But while the open-source movement has spawned a colossal ecosystem that we all depend on, we do not fully understand it, experts like Aitel argue. There are countless software projects, millions of lines of code,  numerous mailing lists and forums, and an ocean of contributors whose identities and motivation are often obscure, making it hard to hold them accountable. 

That can be dangerous. For example, hackers have quietly inserted malicious code into open-source projects numerous times in recent years. Back doors can long escape detection, and, in the worst case, entire projects have been handed over to bad actors who take advantage of the trust people place in open-source communities and code. Sometimes there are disruptions or even takeovers of the very social networks that these projects depend on. Tracking it all has been mostly—though not entirely—a manual effort, which means it does not match the astronomical size of the problem.

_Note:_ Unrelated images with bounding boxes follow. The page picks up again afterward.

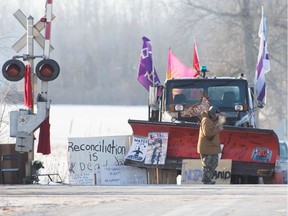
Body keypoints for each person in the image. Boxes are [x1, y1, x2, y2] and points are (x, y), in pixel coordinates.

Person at [197, 106, 223, 184]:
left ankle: (208, 179)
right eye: (216, 114)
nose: (217, 116)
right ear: (212, 114)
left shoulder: (210, 121)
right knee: (208, 165)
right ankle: (206, 180)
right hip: (207, 148)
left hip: (211, 147)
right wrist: (218, 129)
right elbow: (208, 134)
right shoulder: (206, 121)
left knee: (213, 164)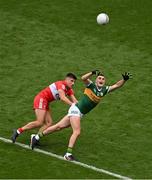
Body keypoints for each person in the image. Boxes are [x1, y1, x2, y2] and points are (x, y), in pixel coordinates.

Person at [31, 70, 131, 161]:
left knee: (58, 127)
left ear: (104, 82)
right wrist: (92, 72)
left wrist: (124, 80)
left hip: (79, 113)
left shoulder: (105, 90)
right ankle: (68, 154)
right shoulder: (91, 85)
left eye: (103, 79)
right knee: (77, 131)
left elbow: (117, 85)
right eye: (99, 78)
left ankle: (36, 137)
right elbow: (83, 78)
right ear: (96, 81)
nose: (101, 80)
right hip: (76, 110)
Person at [11, 73, 78, 143]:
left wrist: (81, 107)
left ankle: (35, 138)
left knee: (48, 123)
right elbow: (63, 98)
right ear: (66, 80)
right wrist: (72, 105)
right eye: (71, 81)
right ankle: (18, 131)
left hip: (45, 102)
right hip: (41, 99)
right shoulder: (61, 84)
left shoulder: (69, 90)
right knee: (39, 122)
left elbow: (75, 101)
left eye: (74, 82)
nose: (73, 83)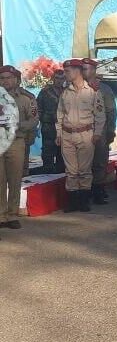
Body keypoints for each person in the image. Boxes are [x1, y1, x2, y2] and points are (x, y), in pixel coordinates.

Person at [56, 59, 105, 213]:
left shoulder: (92, 91)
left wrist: (97, 133)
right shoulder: (65, 92)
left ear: (77, 71)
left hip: (85, 134)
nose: (65, 74)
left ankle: (83, 201)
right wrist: (58, 133)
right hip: (67, 134)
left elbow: (100, 114)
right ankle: (72, 202)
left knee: (84, 170)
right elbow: (60, 114)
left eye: (68, 71)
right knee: (71, 171)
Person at [0, 66, 38, 229]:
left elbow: (34, 120)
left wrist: (17, 125)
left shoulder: (26, 98)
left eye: (8, 78)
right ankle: (1, 215)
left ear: (16, 79)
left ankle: (12, 215)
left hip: (16, 142)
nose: (5, 81)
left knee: (15, 180)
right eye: (2, 78)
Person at [81, 58, 117, 206]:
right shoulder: (76, 87)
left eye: (86, 69)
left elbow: (111, 111)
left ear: (94, 70)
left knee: (100, 162)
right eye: (82, 69)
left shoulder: (104, 89)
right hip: (82, 131)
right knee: (83, 163)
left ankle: (98, 191)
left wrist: (110, 131)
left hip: (100, 131)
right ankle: (84, 192)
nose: (83, 72)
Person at [37, 69, 65, 174]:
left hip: (63, 127)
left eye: (61, 78)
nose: (59, 81)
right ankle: (47, 172)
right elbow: (38, 108)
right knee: (48, 151)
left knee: (62, 152)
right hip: (49, 127)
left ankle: (60, 173)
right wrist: (38, 123)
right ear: (53, 79)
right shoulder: (45, 92)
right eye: (57, 78)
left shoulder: (67, 91)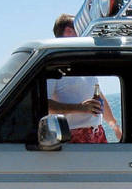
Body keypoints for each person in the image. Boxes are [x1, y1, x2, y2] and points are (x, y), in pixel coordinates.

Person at [47, 14, 122, 143]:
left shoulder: (83, 62)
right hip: (72, 136)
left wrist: (114, 126)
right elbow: (43, 104)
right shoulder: (53, 65)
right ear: (69, 31)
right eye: (80, 28)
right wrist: (80, 108)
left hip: (98, 133)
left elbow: (99, 97)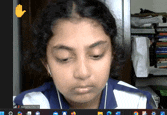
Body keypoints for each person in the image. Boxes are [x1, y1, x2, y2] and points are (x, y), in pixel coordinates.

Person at [14, 0, 157, 109]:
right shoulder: (27, 105)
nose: (82, 73)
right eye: (64, 58)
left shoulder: (137, 103)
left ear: (112, 56)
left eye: (96, 55)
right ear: (47, 64)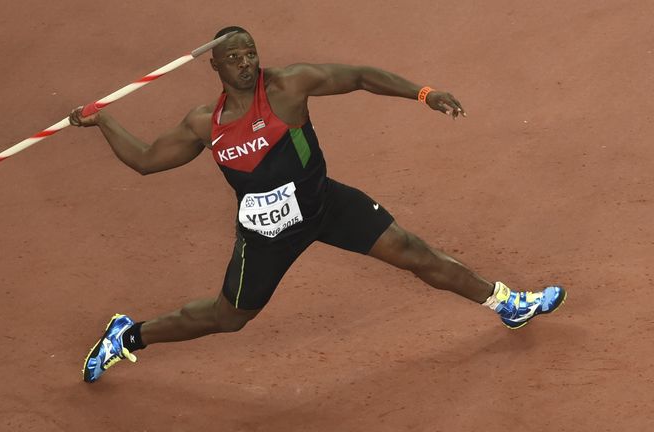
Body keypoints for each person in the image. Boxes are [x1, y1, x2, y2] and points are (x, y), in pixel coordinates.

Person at [71, 26, 566, 383]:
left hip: (324, 204)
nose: (246, 62)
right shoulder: (205, 124)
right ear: (216, 66)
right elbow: (145, 161)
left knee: (414, 251)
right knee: (229, 318)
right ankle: (128, 336)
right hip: (265, 236)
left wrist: (423, 93)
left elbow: (359, 76)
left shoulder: (288, 86)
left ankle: (507, 303)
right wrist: (104, 122)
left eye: (251, 53)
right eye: (235, 58)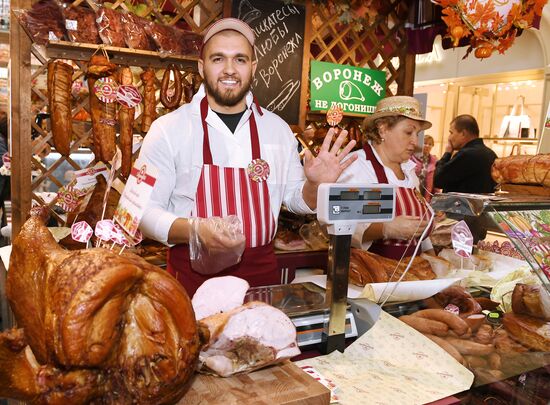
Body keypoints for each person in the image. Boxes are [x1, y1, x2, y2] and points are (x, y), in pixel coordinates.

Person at [137, 18, 356, 295]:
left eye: (240, 59)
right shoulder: (168, 129)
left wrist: (314, 186)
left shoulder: (277, 129)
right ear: (201, 66)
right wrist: (196, 230)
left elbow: (295, 199)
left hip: (261, 276)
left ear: (252, 67)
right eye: (218, 58)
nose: (229, 69)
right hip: (192, 279)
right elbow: (142, 212)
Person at [338, 96, 434, 260]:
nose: (415, 141)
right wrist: (385, 229)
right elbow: (340, 225)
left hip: (411, 275)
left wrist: (433, 260)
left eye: (417, 134)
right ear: (383, 129)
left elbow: (420, 235)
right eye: (408, 132)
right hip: (369, 278)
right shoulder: (357, 167)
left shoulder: (409, 170)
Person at [433, 114, 497, 194]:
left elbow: (438, 180)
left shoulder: (467, 154)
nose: (449, 137)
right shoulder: (491, 154)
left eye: (451, 133)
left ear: (463, 133)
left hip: (463, 206)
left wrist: (447, 153)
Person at [412, 134, 438, 201]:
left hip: (428, 194)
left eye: (430, 144)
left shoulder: (435, 160)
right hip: (415, 192)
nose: (427, 146)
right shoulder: (413, 158)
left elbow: (435, 180)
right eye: (425, 143)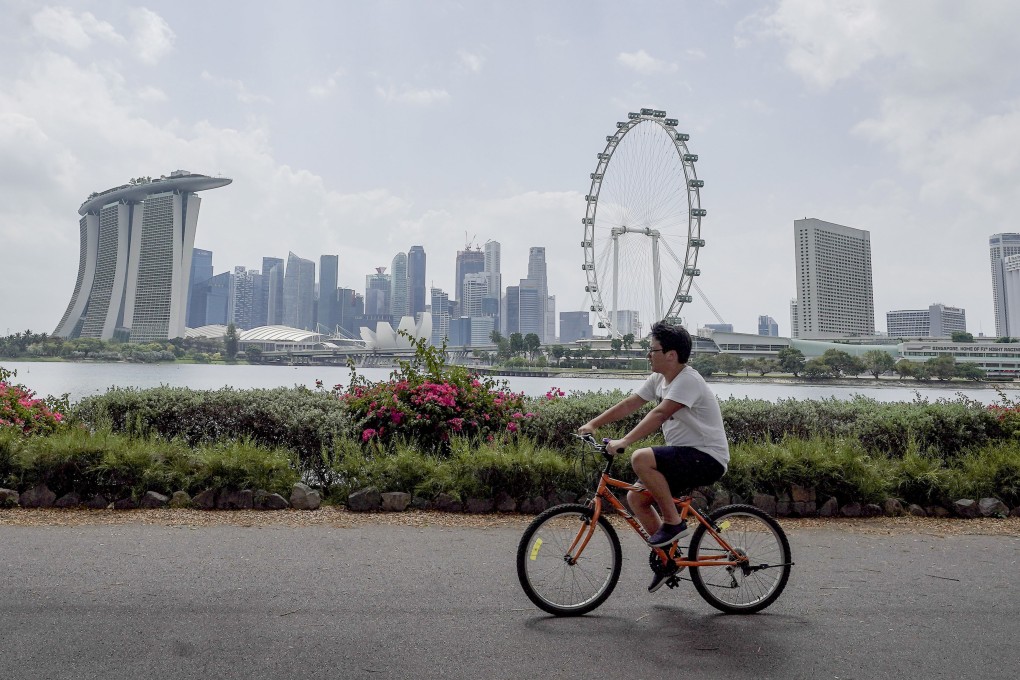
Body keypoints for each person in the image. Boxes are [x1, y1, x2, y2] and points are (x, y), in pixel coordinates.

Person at [577, 321, 729, 592]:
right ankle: (669, 559)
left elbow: (659, 413)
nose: (648, 355)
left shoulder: (688, 381)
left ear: (671, 355)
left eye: (652, 350)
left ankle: (673, 522)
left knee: (641, 458)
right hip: (685, 456)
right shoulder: (659, 378)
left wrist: (624, 442)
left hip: (706, 458)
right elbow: (630, 404)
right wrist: (593, 424)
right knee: (636, 497)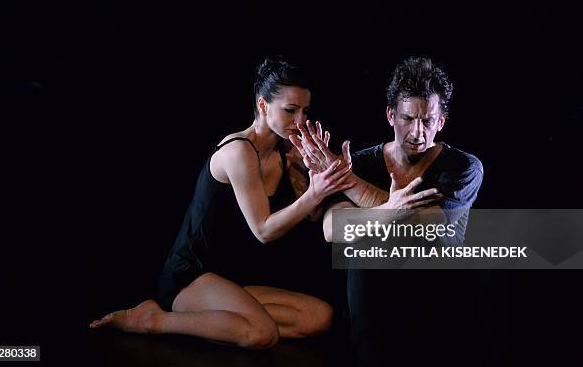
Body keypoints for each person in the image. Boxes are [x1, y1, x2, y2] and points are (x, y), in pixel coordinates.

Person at [89, 58, 355, 349]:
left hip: (232, 278)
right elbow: (264, 231)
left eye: (305, 111)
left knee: (319, 317)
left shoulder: (286, 153)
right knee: (262, 333)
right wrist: (315, 193)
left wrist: (317, 177)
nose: (300, 120)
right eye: (291, 110)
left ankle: (229, 318)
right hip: (191, 277)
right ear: (263, 106)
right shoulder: (239, 151)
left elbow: (311, 216)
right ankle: (153, 319)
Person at [291, 56, 483, 365]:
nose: (418, 132)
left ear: (442, 121)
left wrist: (349, 183)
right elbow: (332, 229)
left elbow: (432, 228)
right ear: (391, 116)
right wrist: (391, 209)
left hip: (439, 309)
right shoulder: (361, 163)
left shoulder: (464, 167)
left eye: (428, 120)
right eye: (408, 118)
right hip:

Bratus argues that we need machine learning to digest and comprehend the expanding universe of code—meaning useful tricks like automated vulnerability discovery—as well as tools to understand the community of people who write, fix, implement, and influence that code. 

The ultimate goal is to detect and counteract any malicious campaigns to submit flawed code, launch influence operations, sabotage development, or even take control of open-source projects. 

To do this, the researchers will use tools such as sentiment analysis to analyze the social interactions within open-source communities such as the Linux kernel mailing list, which should help identify who is being positive or constructive and who is being negative and destructive. 

The researchers want insight into what kinds of events and behavior can disrupt or hurt open-source communities, which members are trustworthy, and whether there are particular groups that justify extra vigilance. These answers are necessarily subjective. But right now there are few ways to find them at all.

Experts are worried that blind spots about the people who run open-source software make the whole edifice ripe for potential manipulation and attacks. For Bratus, the primary threat is the prospect of “untrustworthy code” running America’s critical infrastructure—a situation that could invite unwelcome surprises.